Deux années se sont écoulées depuis le meurtre de Marylène Levesque par un client de la prostitution. Bien que beaucoup d’encre ait coulé, elle demeure morte en vain.

Publié le 22 janvier
Shanie Roy
Shanie Roy Survivante, féministe abolitionniste et juriste

Pour l’honorer, je désire m’accorder le droit d’assouvir un besoin impérieux : celui de vous révéler que j’aurais pu être celle qui a été tuée.

Devoir de mémoire

J’ai commencé à être prostituée à 16 ans, à peu près au même âge qu’elle. Je m’en suis toutefois sortie entre 19 et 28 ans grâce à un accès à l’éducation. Dès 2011, j’ai d’ailleurs milité pour l’abolition du système prostitutionnel. Malgré tout, ou pour cela, je me suis encore retrouvée dans la prostitution pendant quelques semaines à l’époque du meurtre de Marylène Levesque.

Aujourd’hui, vous auriez pu ne pas me lire…

Funestement, sa mort est utilisée pour avancer que la décriminalisation des clients et des (néo)proxénètes aurait pu la sauver. Je vous implore plutôt de faire l’effort de vous mettre à la place de cette jeune femme de 22 ans que nous avons collectivement échappée, comme tant d’autres.

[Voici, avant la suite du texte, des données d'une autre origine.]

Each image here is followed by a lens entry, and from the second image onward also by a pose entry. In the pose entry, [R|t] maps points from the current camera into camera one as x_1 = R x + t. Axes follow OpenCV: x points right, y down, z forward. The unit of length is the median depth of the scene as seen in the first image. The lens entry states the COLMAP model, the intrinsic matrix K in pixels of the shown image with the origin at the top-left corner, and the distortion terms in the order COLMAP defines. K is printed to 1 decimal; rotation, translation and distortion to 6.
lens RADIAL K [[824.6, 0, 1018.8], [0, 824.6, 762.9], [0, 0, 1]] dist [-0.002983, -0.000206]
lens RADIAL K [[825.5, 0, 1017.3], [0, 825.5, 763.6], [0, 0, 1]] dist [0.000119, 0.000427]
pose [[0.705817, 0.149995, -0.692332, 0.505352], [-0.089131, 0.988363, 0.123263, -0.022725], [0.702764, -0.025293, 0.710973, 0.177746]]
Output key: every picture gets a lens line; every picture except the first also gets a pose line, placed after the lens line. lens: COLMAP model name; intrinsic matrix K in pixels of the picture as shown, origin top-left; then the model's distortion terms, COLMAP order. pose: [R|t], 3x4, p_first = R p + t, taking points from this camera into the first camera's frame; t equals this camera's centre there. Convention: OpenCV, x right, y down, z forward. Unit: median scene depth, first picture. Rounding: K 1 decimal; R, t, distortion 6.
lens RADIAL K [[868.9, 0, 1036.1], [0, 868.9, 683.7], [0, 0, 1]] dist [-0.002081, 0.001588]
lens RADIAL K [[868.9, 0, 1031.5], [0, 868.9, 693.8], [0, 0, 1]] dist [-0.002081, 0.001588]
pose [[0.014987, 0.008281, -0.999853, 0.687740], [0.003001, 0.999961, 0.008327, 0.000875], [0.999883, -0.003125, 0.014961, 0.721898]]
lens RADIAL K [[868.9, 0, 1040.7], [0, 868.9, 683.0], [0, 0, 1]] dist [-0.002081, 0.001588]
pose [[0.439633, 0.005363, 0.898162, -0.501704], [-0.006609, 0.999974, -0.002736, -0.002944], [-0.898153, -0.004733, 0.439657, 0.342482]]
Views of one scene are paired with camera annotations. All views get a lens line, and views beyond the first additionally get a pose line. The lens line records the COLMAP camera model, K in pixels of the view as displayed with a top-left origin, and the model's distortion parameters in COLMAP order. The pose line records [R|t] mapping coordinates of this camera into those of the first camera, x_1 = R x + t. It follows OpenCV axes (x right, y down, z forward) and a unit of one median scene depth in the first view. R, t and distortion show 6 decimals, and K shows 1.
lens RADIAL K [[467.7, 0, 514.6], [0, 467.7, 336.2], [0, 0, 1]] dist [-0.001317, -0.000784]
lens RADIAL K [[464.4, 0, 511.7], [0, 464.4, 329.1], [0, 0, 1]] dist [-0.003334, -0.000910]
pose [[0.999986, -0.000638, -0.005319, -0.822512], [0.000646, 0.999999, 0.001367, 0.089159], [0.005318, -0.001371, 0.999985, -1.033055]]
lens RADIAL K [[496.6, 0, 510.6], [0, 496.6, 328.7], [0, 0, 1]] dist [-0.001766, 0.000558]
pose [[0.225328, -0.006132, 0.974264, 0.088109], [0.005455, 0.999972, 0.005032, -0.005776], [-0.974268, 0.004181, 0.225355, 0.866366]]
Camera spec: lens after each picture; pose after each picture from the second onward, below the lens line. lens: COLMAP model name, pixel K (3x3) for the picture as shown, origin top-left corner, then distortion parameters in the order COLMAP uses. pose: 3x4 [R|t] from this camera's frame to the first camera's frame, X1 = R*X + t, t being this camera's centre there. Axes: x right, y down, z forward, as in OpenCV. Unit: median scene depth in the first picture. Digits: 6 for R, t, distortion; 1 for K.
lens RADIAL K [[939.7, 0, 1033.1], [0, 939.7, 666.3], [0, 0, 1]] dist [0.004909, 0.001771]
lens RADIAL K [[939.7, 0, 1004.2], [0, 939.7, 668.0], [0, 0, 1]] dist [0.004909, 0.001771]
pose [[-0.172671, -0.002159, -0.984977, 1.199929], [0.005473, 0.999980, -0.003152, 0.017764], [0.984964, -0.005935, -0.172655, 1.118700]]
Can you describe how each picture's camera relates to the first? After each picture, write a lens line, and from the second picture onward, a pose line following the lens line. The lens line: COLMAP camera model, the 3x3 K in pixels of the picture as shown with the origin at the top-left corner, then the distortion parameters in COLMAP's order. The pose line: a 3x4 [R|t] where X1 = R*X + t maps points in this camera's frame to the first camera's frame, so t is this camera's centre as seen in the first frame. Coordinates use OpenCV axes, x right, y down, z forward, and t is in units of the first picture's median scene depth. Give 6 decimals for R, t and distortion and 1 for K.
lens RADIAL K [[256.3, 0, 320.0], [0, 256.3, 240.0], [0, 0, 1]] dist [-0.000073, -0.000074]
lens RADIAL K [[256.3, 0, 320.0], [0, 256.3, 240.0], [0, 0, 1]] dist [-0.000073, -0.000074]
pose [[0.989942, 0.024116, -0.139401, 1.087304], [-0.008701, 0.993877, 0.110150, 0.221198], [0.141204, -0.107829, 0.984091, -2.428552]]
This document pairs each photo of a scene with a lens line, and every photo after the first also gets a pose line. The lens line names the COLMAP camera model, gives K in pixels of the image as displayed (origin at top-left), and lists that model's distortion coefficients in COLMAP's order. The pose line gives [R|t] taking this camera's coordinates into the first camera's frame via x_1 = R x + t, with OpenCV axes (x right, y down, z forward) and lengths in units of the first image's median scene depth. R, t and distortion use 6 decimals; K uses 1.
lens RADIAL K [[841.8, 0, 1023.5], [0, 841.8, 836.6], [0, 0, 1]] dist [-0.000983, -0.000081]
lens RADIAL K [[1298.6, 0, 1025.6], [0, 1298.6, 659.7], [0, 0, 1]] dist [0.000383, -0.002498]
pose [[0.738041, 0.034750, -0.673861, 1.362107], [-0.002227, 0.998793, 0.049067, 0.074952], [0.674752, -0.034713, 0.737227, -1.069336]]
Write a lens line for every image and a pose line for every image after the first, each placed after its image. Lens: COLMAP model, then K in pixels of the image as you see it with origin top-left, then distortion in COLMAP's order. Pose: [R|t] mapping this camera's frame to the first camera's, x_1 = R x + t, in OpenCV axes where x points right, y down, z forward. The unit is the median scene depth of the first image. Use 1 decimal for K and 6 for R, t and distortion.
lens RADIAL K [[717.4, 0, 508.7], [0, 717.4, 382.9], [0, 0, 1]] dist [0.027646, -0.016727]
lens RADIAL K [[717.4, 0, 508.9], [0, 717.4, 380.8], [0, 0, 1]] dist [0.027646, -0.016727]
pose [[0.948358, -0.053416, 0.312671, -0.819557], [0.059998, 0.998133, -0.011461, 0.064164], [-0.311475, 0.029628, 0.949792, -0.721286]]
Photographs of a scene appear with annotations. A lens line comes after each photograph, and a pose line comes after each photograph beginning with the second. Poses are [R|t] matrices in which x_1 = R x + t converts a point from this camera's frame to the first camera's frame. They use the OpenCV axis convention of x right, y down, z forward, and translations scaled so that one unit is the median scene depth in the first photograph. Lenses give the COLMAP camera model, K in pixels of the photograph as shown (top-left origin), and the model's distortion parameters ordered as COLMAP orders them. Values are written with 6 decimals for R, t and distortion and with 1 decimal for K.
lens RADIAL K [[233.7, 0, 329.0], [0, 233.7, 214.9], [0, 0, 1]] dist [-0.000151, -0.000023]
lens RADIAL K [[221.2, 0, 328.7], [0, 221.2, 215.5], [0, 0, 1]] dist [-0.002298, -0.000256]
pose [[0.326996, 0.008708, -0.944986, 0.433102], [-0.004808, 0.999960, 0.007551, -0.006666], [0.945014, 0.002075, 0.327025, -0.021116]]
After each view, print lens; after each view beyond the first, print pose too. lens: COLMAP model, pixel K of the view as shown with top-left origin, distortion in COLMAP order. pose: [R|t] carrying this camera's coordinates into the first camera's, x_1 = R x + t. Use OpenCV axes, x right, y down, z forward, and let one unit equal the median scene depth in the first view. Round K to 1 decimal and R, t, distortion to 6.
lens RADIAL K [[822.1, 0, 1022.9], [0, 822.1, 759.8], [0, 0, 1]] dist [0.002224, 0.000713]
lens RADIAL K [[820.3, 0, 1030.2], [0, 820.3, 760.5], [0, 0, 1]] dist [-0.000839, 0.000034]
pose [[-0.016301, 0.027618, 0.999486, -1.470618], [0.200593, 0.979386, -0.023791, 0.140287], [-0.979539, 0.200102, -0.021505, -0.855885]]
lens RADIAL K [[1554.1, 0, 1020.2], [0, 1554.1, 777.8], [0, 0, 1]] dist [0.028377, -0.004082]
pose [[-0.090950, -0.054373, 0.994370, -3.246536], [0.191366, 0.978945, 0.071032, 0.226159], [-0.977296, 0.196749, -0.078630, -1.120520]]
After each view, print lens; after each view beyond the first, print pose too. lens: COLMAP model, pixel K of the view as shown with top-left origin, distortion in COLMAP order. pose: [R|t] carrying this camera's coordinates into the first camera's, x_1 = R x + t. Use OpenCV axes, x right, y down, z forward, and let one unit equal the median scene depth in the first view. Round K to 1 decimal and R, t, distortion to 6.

Au-delà de l’image médiatique de la travailleuse du sexe, Marylène Levesque voulait en fait « se libérer et quitter le milieu ». Elle espérait reprendre ses études pour se diriger vers l’architecture ou le design. Malheureusement, ce n’est pas facile de ne pas avoir de moyens de transport, de retomber au salaire minimum, d’avoir un passé en famille d’accueil, d’être systématiquement privée d’une bonne vie.

Son destin, notre destin, n’est que le reflet de l’histoire.

Dans un bassin de main-d’œuvre bon marché, les french girls sont vendues dans le ROC (rest of Canada), aux côtés des discriminées. La Canadienne française qualifiée de facile et d’exotique, à la fois inculte et vulnérable de par sa culture, incarne un affriolant rendement de l’investissement.

Face à un tel continuum de contraintes, propager l’idée d’une possible dignité au sein de l’industrie dite du sexe s’avère malavisé ou malveillant.

Au nom de la dignité

Si vous préférez oublier, souvenez-vous au moins des filles et des femmes autochtones disparues ou assassinées.

Cherry Smiley, féministe autochtone des nations Nlaka’pamux (Thompson) et Diné (Navajo) ainsi que doctorante au Québec, nous enseigne ceci : « Tout comme le système des pensionnats indiens, la prostitution est une institution qui continue à avoir des impacts dévastateurs sur la vie des femmes et filles autochtones. […] De la même façon que ceux qui sont venus avant nous ont été entraînés dans le système des pensionnats indiens “pour leur propre bien”, on tente désormais de nous entraîner dans le système prostitutionnel et de soutenir les droits des proxénètes et des clients en affirmant, à tort, que c’est pour notre propre bien et notre protection. […] Imaginez si, plutôt que d’abolir complètement le système des pensionnats indiens, nous avions seulement décidé de faire un “meilleur” travail de réglementation au sein de ces institutions ? »

À l’instar de ma camarade, je vous demande : comment pourra-t-on prétendre avancer ensemble vers une réconciliation et une transition juste si l’on décriminalise totalement la prostitution au Canada ?

Ne reculons pas

Pour les survivantes, ce qui aurait permis d’éviter le féminicide de Marylène Levesque, c’est un véritable modèle féministe abolitionniste visant l’amélioration urgente et concrète des conditions de vie, toutes nations confondues.

Chère Marylène, sur ta tombe, je veux qu’on inscrive : « Ici gît une reine de la vérité ».